Nothing wrong with that. In fact, if Hillary Clinton had been a cheerleader,
there would be a mention of it almost every week. But with GWB, cheerleader is
a hole. Nobody credits him with being a good cheerleader, or mentions the word.
No, he is bold. He is a cowboy. He is sooooo fit. He is Mr. Mission
Accomplished.
The homoerotic subtext controls the way in which our leaders will be leaders.
They will be bold. Even though anybody watching Bush knows that he is spastic,
not bold, that is something that has to be suppressed, like cheerleading.
Sometimes this is riotously funny. Slate’ Political correspondent, at the
moment, is a stooge named John Dickerson. His takedown of Fred Barnes' new bio
of Bush -- his ‘love letter” to the President -- is a little scene of
homoerotic transformations and rivalries. Dickerson is disturbed that Barnes
gushes too much over this manly, this bold, this commanding figure. Dickerson
begins by defending the professional sycophants, the White house press corps,
from the charge that they have been unfair to the President.

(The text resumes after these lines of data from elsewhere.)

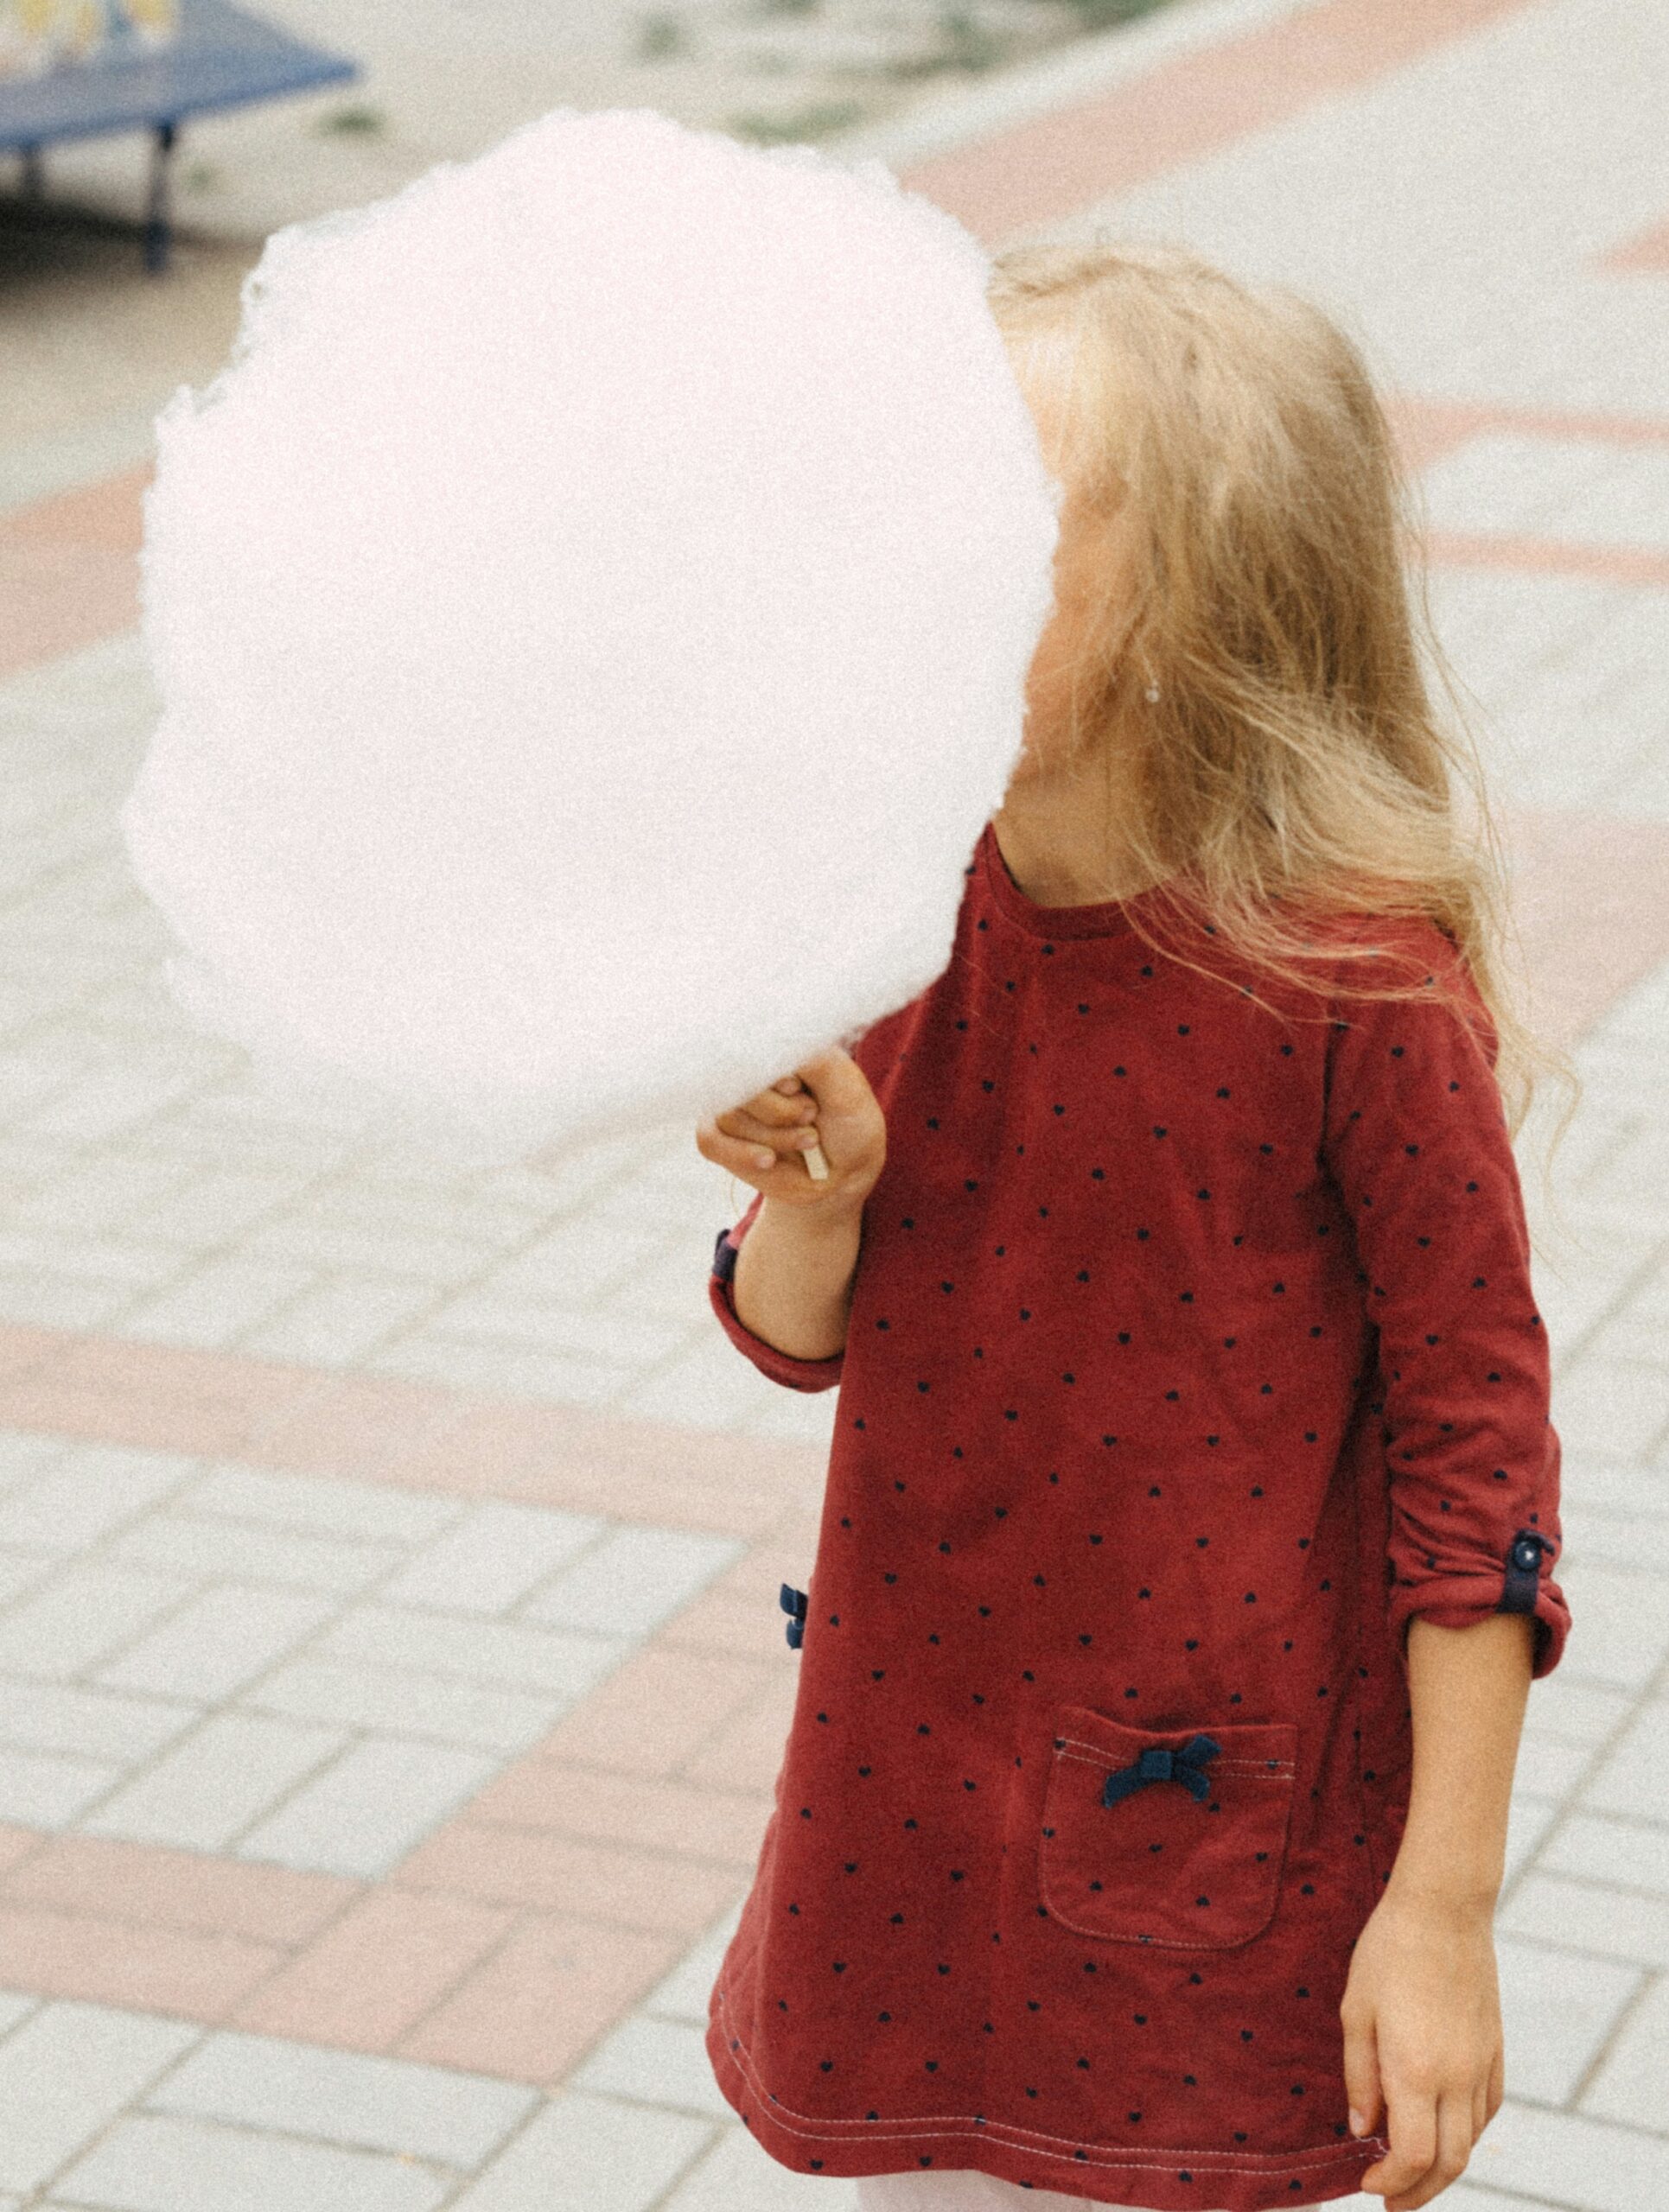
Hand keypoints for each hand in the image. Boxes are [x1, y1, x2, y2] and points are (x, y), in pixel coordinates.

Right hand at [696, 1047, 885, 1212]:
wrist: (844, 1172)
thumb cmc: (849, 1124)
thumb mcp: (846, 1090)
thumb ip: (815, 1060)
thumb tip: (774, 1042)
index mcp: (779, 1048)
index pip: (750, 1046)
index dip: (771, 1075)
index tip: (796, 1088)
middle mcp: (749, 1070)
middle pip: (738, 1084)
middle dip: (780, 1111)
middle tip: (811, 1116)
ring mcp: (731, 1103)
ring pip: (730, 1116)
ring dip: (775, 1137)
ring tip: (808, 1140)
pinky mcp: (718, 1135)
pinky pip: (710, 1141)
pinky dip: (742, 1154)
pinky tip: (770, 1160)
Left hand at [1340, 1886, 1504, 2209]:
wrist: (1444, 1909)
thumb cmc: (1389, 1952)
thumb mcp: (1356, 2012)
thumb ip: (1359, 2078)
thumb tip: (1363, 2131)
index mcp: (1417, 2071)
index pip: (1413, 2157)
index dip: (1391, 2183)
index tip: (1367, 2183)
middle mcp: (1458, 2078)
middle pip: (1449, 2163)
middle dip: (1419, 2193)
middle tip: (1391, 2200)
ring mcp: (1482, 2065)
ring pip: (1472, 2141)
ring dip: (1443, 2168)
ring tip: (1412, 2172)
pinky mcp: (1496, 2049)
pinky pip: (1487, 2110)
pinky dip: (1467, 2134)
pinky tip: (1444, 2130)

“The White House press corps has flaws: a herd mentality, a fixation on who's
ahead politically, and difficulty engaging deeply with policy issues. I know, I
was one of them. But Barnes has his boot on the scale, inflating the
foolishness of the press to make Bush look better. Perhaps with so many books
offering cartoon images of Bush as dumb and evil, the shelves need to be
balanced out by one that errs in the opposite direction. But Rebel-in-Chief is
such a love note that it fails to counteract the negative myths.”
The love note fails! This is heartbreaking for a guy like Dickerson. Maybe his
own love notes will be more successful.
I should note that the homoerotic impulse functions in the lefty discourse too,
where much time is spent making up images of fellatio and anal sex as signs of
submission -- the press being on its knees, or in some indelicate way bending
over, etc., etc. Again, this is also a lie – the lie being that one has
overcome our homophobic culture while borrowing homophobic tropes. It is what
makes comments so often unpleasant from both sides, as if the struggle, the
deeper struggle, were about what male body was the most desirable.”
So – the watermark of the presidential penis that the media does its best to
convey without making it clear it is conveying it is just put out there by
Trump. Trump’s jestering – his senile gibberish – does hook clearly into the
system of our politics. Which is the system, as well, of how our politics are “reported
on.” Patriarchy at this point in the millenium is a deathmarch of dweebs, which
is throwing us all in the ditch. So utterly appalling.